Road transport produces roughly a quarter of Europe's greenhouse gas emissions, yet it remains one of the harder sectors to decarbonise at scale. Habits, infrastructure and financing all conspire against speed. So when the European Investment Bank and Leasys, a leasing arm of the Stellantis and Crédit Agricole joint venture, announced a €600m partnership to place 24,000 electric vehicles across ten European markets, the deal drew attention less for its climate credentials than for its commercial logic.
The structure is simple: €300m from each party, split equally, channelled into the Pan-European Clean Fleet Transport project. The countries involved include Italy, France, Germany, Spain and Portugal. The rationale is simpler still. Fleet operators buy in bulk and cycle vehicles frequently. That makes them the most cost-effective target for electrification; each converted vehicle displaces more combustion-engine mileage than a private car ever could. Electric vehicles, across most EU member states, already cut lifecycle carbon dioxide output by 50 to 70% against petrol or diesel equivalents.
What gives the deal its urgency is what is moving through Brussels. The proposed Clean Corporate Vehicles Regulation would impose zero-emission quotas on large European corporate fleets from 2030. Research published in May 2026 by Transport and Environment found the measure could secure more than half the electric-vehicle sales carmakers need to meet their own CO2 targets for that year. Leasys and the EIB are, in effect, building the supply and financing rails before the regulatory train arrives. Andrea Bandinelli, chief executive of Leasys, described the agreement as enabling the company "to accelerate deployment of a modern electric fleet across European markets."

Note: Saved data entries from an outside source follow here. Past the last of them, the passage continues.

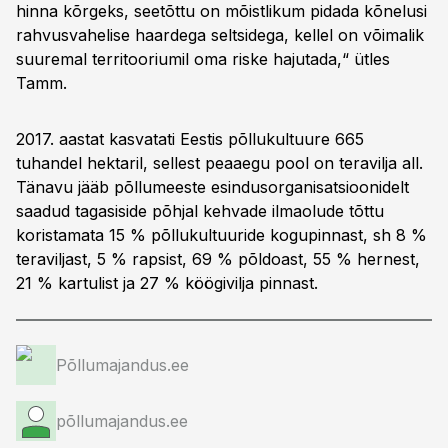
hinna kõrgeks, seetõttu on mõistlikum pidada kõnelusi
rahvusvahelise haardega seltsidega, kellel on võimalik
suuremal territooriumil oma riske hajutada,“ ütles
Tamm.
2017. aastat kasvatati Eestis põllukultuure 665
tuhandel hektaril, sellest peaaegu pool on teravilja all.
Tänavu jääb põllumeeste esindusorganisatsioonidelt
saadud tagasiside põhjal kehvade ilmaolude tõttu
koristamata 15 % põllukultuuride kogupinnast, sh 8 %
teraviljast, 5 % rapsist, 69 % põldoast, 55 % hernest,
21 % kartulist ja 27 % köögivilja pinnast.
Põllumajandus.ee
põllumajandus.ee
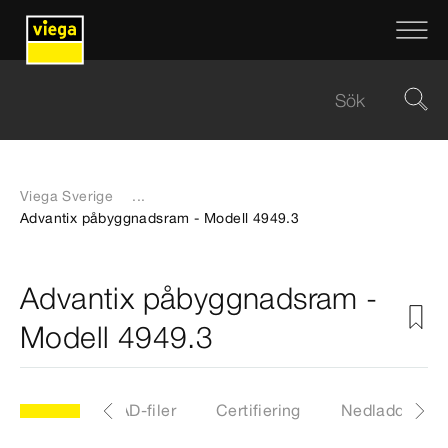
Viega Sverige
...
Advantix påbyggnadsram - Modell 4949.3
Advantix påbyggnadsram -
Modell 4949.3
Artiklar
CAD-filer
Certifiering
Nedladdninga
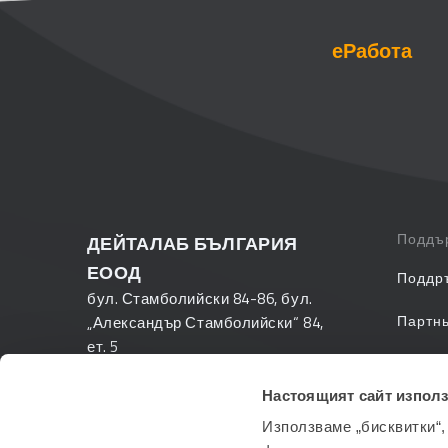
еРабота
Поддъ
ДЕЙТАЛАБ БЪЛГАРИЯ
ЕООД
Поддр
бул. Стамболийски 84-86, бул.
Партн
„Александър Стамболийски“ 84,
ет. 5
Често 
1303 София
Настоящият сайт използ
PANTH
+359 2 423 88 33
Използваме „бисквитки“,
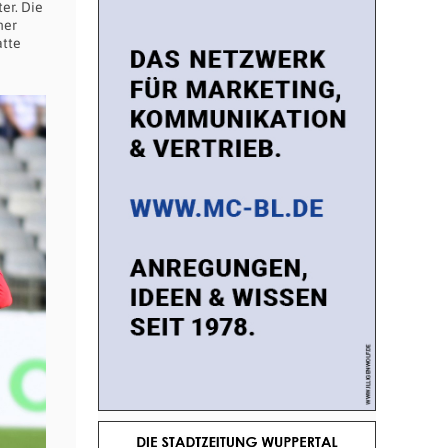
er. Die
ner
atte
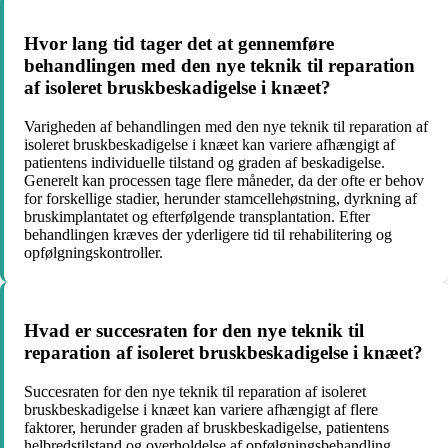
Hvor lang tid tager det at gennemføre
behandlingen med den nye teknik til reparation
af isoleret bruskbeskadigelse i knæet?
Varigheden af behandlingen med den nye teknik til reparation af
isoleret bruskbeskadigelse i knæet kan variere afhængigt af
patientens individuelle tilstand og graden af beskadigelse.
Generelt kan processen tage flere måneder, da der ofte er behov
for forskellige stadier, herunder stamcellehøstning, dyrkning af
bruskimplantatet og efterfølgende transplantation. Efter
behandlingen kræves der yderligere tid til rehabilitering og
opfølgningskontroller.
Hvad er succesraten for den nye teknik til
reparation af isoleret bruskbeskadigelse i knæet?
Succesraten for den nye teknik til reparation af isoleret
bruskbeskadigelse i knæet kan variere afhængigt af flere
faktorer, herunder graden af bruskbeskadigelse, patientens
helbredstilstand og overholdelse af opfølgningsbehandling.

For the EIB, the fit is natural. In 2024, nearly 60% of its annual lending supported climate or environmental goals. Ambroise Fayolle, the bank's vice-president, pointed to the pace at which leasing companies refresh their fleets as central to the investment's rationale: few other market segments turn over stock so reliably or so fast.
The partnership is presented as a long-term strategic relationship rather than a one-off transaction. Whether it proves to be either will depend, in no small part, on whether Brussels holds its nerve on the regulatory deadline approaching in 2030. For now, €600m says both parties think it will.